Throughline by Jill Filipovic

Throughline by Jill Filipovic

The Angry Young Man Problem

Violence is an overwhelmingly male endeavor. Is there any way to fix that?

Jill Filipovic
Dec 17, 2025
∙ Paid
a person laying on the ground under a street light
Photo by Lacie Cueto on Unsplash

This weekend, three horrific crimes have stunned the American public: The anti-Semitic massacre of at least 15 Jews during a Hannukah celebration at Bondi Beach in Sydney; the mass shooting at Brown University, which killed two students and injured nine more; and the murder of Rob and Michele Reiner, a crime for which their son Nick has been arrested.

These killings have one thing in common, and it’s something they share with the large majority of murders worldwide: They were committed by men.

A suspect has yet to be apprehended in the Brown university shooting, which is scary and, in a modern era of cameras and policing, surprising. But witnesses have universally described the gunman as just that – a man. The men who carried out the Bondi Beach massacre are a father-son duo. Nick Renner is the 32-year-old son of Rob and Michele.

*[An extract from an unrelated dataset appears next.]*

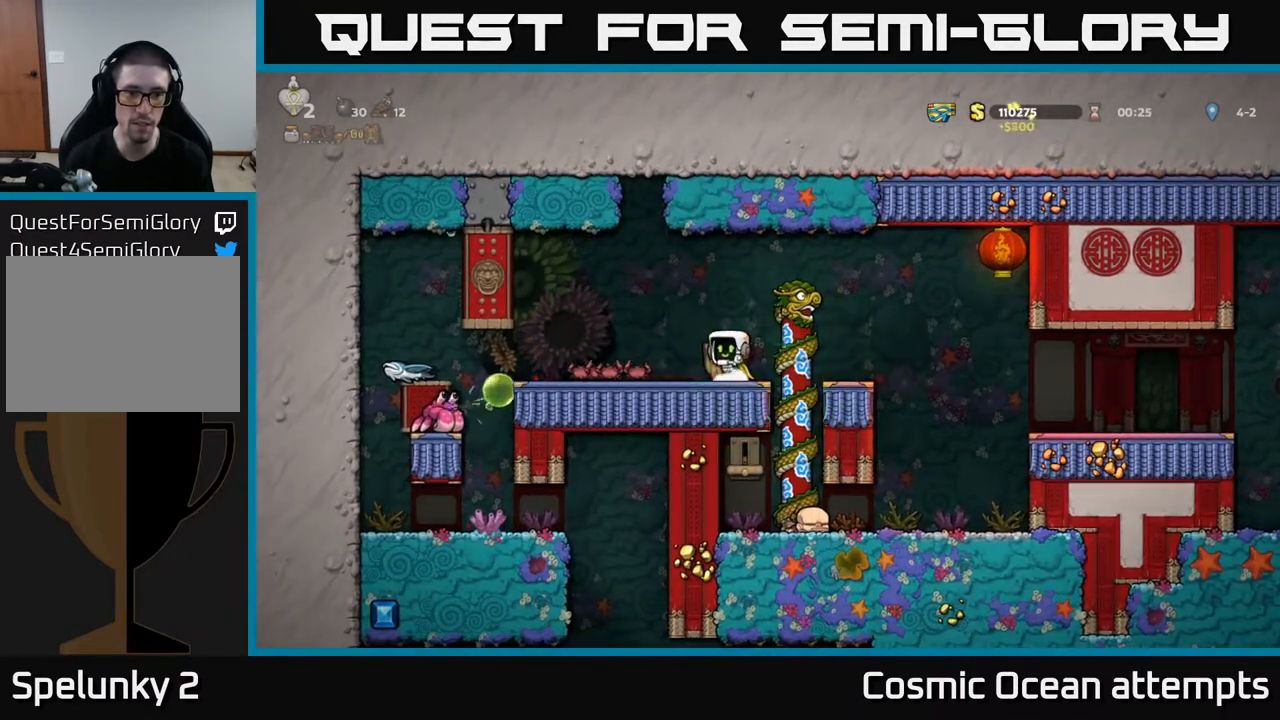
{"buttons": ["DPAD_LEFT"], "right_stick": "center", "events": [[83, "DPAD_DOWN", "down"], [150, "X", "down"], [233, "DPAD_DOWN", "up"], [233, "X", "up"], [317, "DPAD_LEFT", "down"]]}
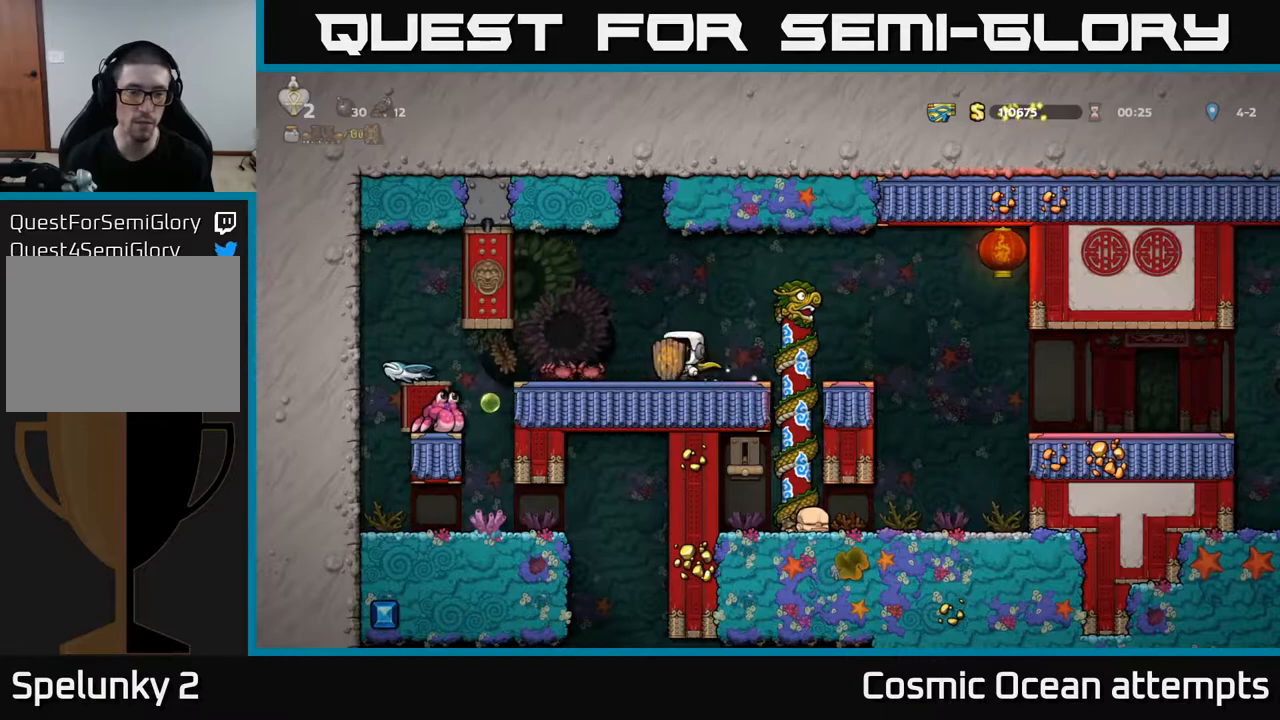
{"buttons": [], "right_stick": "center", "events": [[17, "DPAD_LEFT", "up"]]}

It is not particularly shocking that these killers are men, because most killers are men. It’s a fact so widely understood it seems silly to even point out that men make up 90% of murderers. But as we talk about the “boy crisis” and crises of masculinity and the rise of the reactionary male right – not to mention the politics and meaning of gender itself – it behooves us to understand why violence is such a male endeavor, and what we might be able to do to lessen it.